▶ ABOUT THIS EXERCISE: All entries below are to be written out again exactly, but no picture is to be copied.

▶ EXTRACTED ENTRIES:
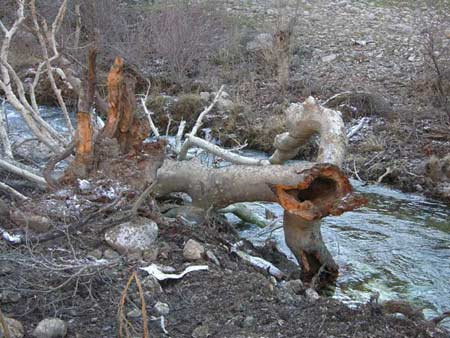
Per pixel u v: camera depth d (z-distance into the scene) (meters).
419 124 14.26
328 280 7.97
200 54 17.64
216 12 20.19
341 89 16.11
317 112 8.14
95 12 17.06
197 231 7.44
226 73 17.19
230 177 7.68
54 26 8.84
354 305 6.91
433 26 19.14
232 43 18.28
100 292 5.87
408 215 10.59
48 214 6.88
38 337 5.17
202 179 7.84
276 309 5.86
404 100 15.43
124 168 7.22
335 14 21.73
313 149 13.09
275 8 21.77
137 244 6.68
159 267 6.42
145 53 17.77
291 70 17.56
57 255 6.39
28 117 8.51
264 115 15.01
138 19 19.75
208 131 14.26
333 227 9.89
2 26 8.75
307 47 18.91
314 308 5.95
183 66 16.88
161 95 15.51
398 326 5.80
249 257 7.50
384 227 9.98
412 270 8.49
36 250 6.42
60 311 5.53
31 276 5.89
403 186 11.95
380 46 18.92
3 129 8.98
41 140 8.63
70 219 6.86
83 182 7.12
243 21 20.30
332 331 5.56
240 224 9.38
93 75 7.11
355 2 23.06
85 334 5.29
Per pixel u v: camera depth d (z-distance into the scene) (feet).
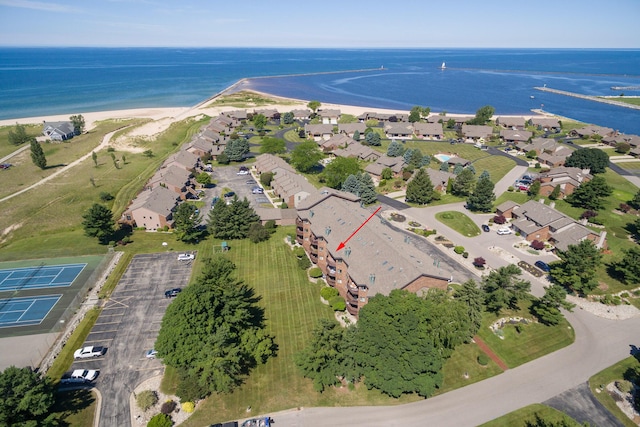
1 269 306.14
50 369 210.18
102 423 181.98
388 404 195.21
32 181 490.90
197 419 185.16
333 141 636.48
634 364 219.82
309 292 277.64
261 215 376.48
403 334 192.03
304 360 200.54
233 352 193.06
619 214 399.44
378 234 268.82
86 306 260.83
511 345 232.32
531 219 363.97
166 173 445.37
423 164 540.93
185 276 295.07
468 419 187.01
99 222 331.77
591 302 273.33
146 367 213.25
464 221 390.01
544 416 188.24
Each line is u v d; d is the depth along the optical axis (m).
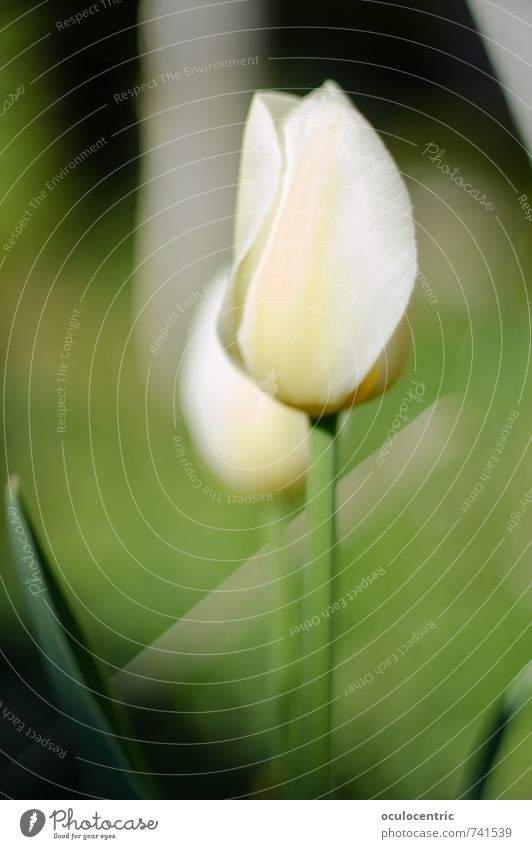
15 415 1.04
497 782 0.60
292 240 0.47
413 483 0.84
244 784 0.59
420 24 1.51
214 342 0.53
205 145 1.16
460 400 0.85
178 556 0.90
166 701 0.64
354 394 0.48
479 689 0.71
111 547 0.91
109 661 0.72
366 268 0.47
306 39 1.53
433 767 0.62
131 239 1.27
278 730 0.52
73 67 1.37
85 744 0.46
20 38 1.35
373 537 0.86
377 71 1.53
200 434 0.53
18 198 1.27
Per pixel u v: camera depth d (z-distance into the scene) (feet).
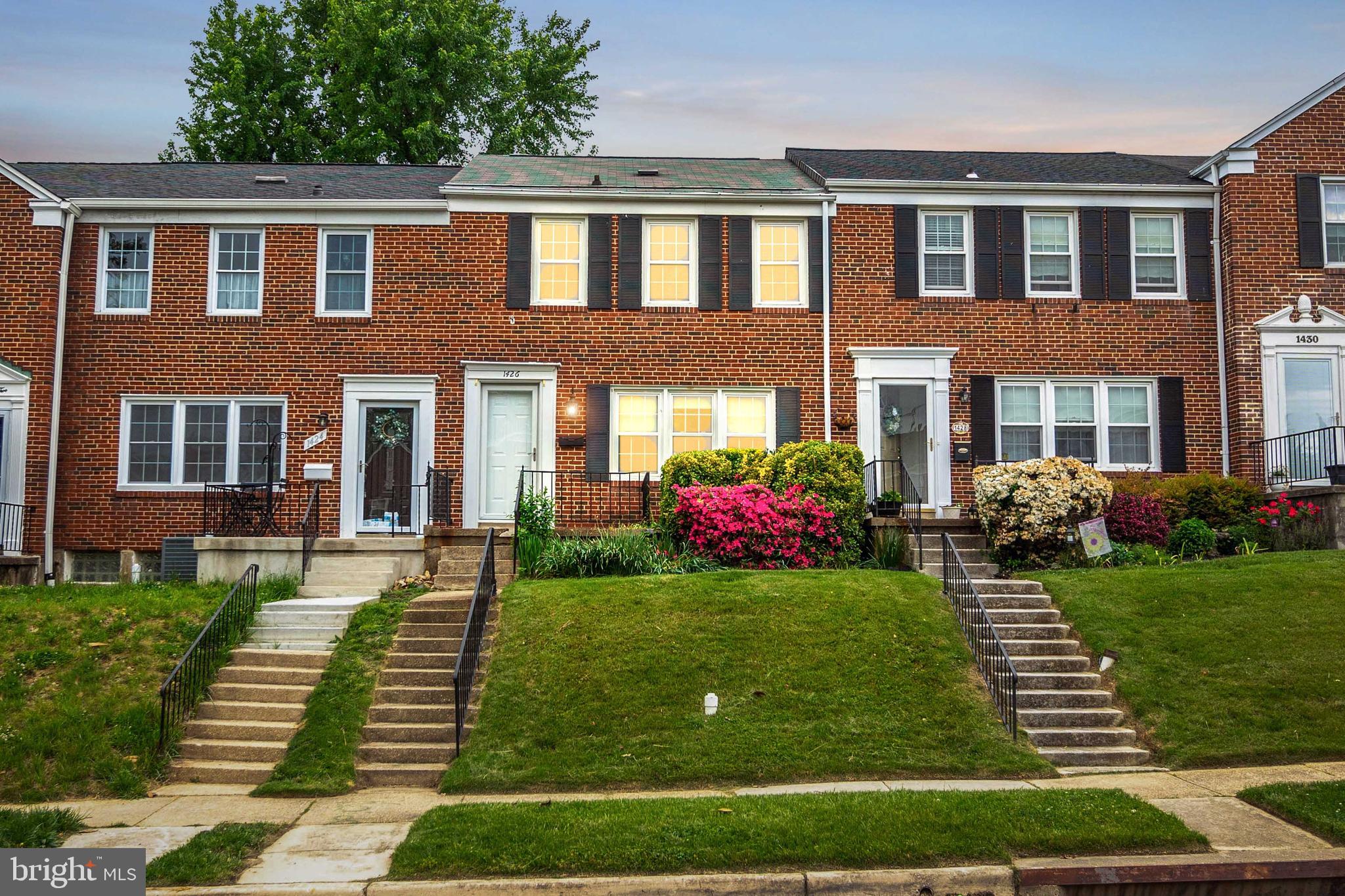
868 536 53.98
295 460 60.34
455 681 32.73
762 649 37.73
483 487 60.90
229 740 34.27
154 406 60.75
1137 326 63.36
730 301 62.34
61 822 27.32
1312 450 61.16
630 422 61.72
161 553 59.31
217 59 104.47
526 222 62.23
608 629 38.88
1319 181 63.72
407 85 98.07
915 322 62.64
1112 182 64.28
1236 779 30.27
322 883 23.32
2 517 57.72
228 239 62.03
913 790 28.91
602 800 29.01
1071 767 32.40
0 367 58.49
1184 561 50.49
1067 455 62.49
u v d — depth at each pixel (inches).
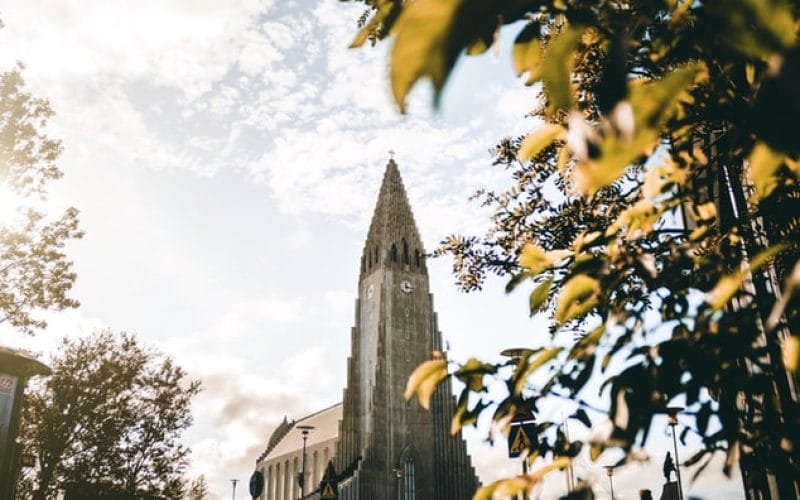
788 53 24.8
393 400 3582.7
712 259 58.8
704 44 42.5
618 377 46.0
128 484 1320.1
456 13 25.3
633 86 29.9
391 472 3373.5
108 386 1310.3
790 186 56.7
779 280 62.3
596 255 59.4
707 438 50.8
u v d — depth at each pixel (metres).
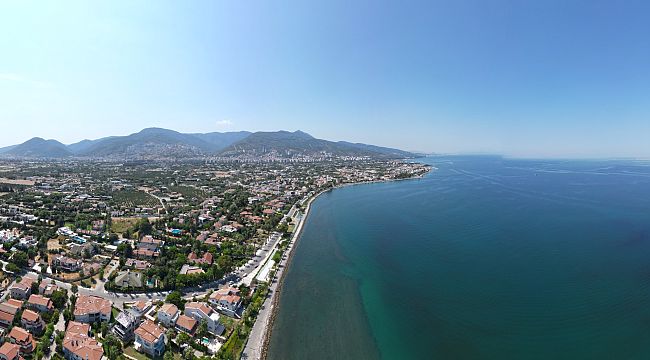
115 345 89.69
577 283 141.38
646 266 159.12
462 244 191.25
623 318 115.25
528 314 118.94
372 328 110.19
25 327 96.12
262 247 184.12
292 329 108.25
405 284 141.62
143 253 160.62
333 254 175.38
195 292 127.56
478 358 96.50
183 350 92.62
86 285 126.38
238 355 93.19
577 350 99.56
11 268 131.50
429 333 108.12
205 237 189.50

▶ RESPONSE BOX:
Per pixel u v: camera depth d (z-distance into the scene) (meters).
419 124 14.26
328 280 7.97
200 54 17.64
216 12 20.19
341 89 16.11
317 112 8.14
95 12 17.06
197 231 7.44
226 73 17.19
230 177 7.68
54 26 8.84
354 305 6.91
433 26 19.14
232 43 18.28
100 292 5.87
408 215 10.59
48 214 6.88
38 337 5.17
202 179 7.84
276 309 5.86
404 100 15.43
124 168 7.22
335 14 21.73
313 149 13.09
275 8 21.77
137 244 6.68
159 267 6.42
145 53 17.77
291 70 17.56
57 255 6.39
28 117 8.51
264 115 15.01
138 19 19.75
208 131 14.26
333 227 9.89
2 26 8.75
307 47 18.91
314 308 5.95
183 66 16.88
161 95 15.51
398 326 5.80
249 257 7.50
384 227 9.98
412 270 8.49
36 250 6.42
60 311 5.53
31 276 5.89
403 186 11.95
380 46 18.92
3 129 8.98
41 140 8.63
70 219 6.86
83 182 7.12
243 21 20.30
332 331 5.56
240 224 9.38
93 75 7.11
355 2 23.06
85 334 5.29
Per pixel u v: camera depth d (z-distance into the scene) (feet).
1 269 306.14
50 369 210.18
102 423 181.98
388 404 195.21
32 181 490.90
197 419 185.16
333 141 636.48
634 364 219.82
309 292 277.64
261 215 376.48
403 334 192.03
304 360 200.54
233 352 193.06
619 214 399.44
378 234 268.82
86 306 260.83
511 345 232.32
531 219 363.97
166 173 445.37
423 164 540.93
185 276 295.07
468 419 187.01
99 222 331.77
591 302 273.33
146 367 213.25
464 221 390.01
544 416 188.24
Each line is u v d; d is the depth along the optical axis (m).
15 415 1.04
497 782 0.60
292 240 0.47
413 483 0.84
244 784 0.59
420 24 1.51
214 342 0.53
205 145 1.16
460 400 0.85
178 556 0.90
166 701 0.64
354 394 0.48
479 689 0.71
111 547 0.91
109 661 0.72
366 268 0.47
306 39 1.53
433 767 0.62
131 239 1.27
278 730 0.52
73 67 1.37
85 744 0.46
20 38 1.35
373 537 0.86
377 71 1.53
200 434 0.53
18 198 1.27
Per pixel u v: camera depth d (z-distance into the scene) (feet).
868 536 53.98
295 460 60.34
455 681 32.73
762 649 37.73
483 487 60.90
229 740 34.27
154 406 60.75
1137 326 63.36
730 301 62.34
61 822 27.32
1312 450 61.16
630 422 61.72
161 553 59.31
217 59 104.47
526 222 62.23
608 629 38.88
1319 181 63.72
407 85 98.07
915 322 62.64
1112 182 64.28
1236 779 30.27
322 883 23.32
2 517 57.72
228 239 62.03
913 790 28.91
602 800 29.01
1071 767 32.40
0 367 58.49
1184 561 50.49
1067 455 62.49
u v d — depth at each pixel (inches).
788 53 24.8
393 400 3582.7
712 259 58.8
704 44 42.5
618 377 46.0
128 484 1320.1
456 13 25.3
633 86 29.9
391 472 3373.5
108 386 1310.3
790 186 56.7
779 280 62.3
596 255 59.4
707 438 50.8
u v d — depth at each pixel (metres).
115 345 89.69
577 283 141.38
646 266 159.12
462 244 191.25
623 318 115.25
528 314 118.94
372 328 110.19
25 327 96.12
262 247 184.12
292 329 108.25
405 284 141.62
143 253 160.62
333 254 175.38
195 292 127.56
478 358 96.50
183 350 92.62
86 285 126.38
238 355 93.19
577 350 99.56
11 268 131.50
429 333 108.12
205 237 189.50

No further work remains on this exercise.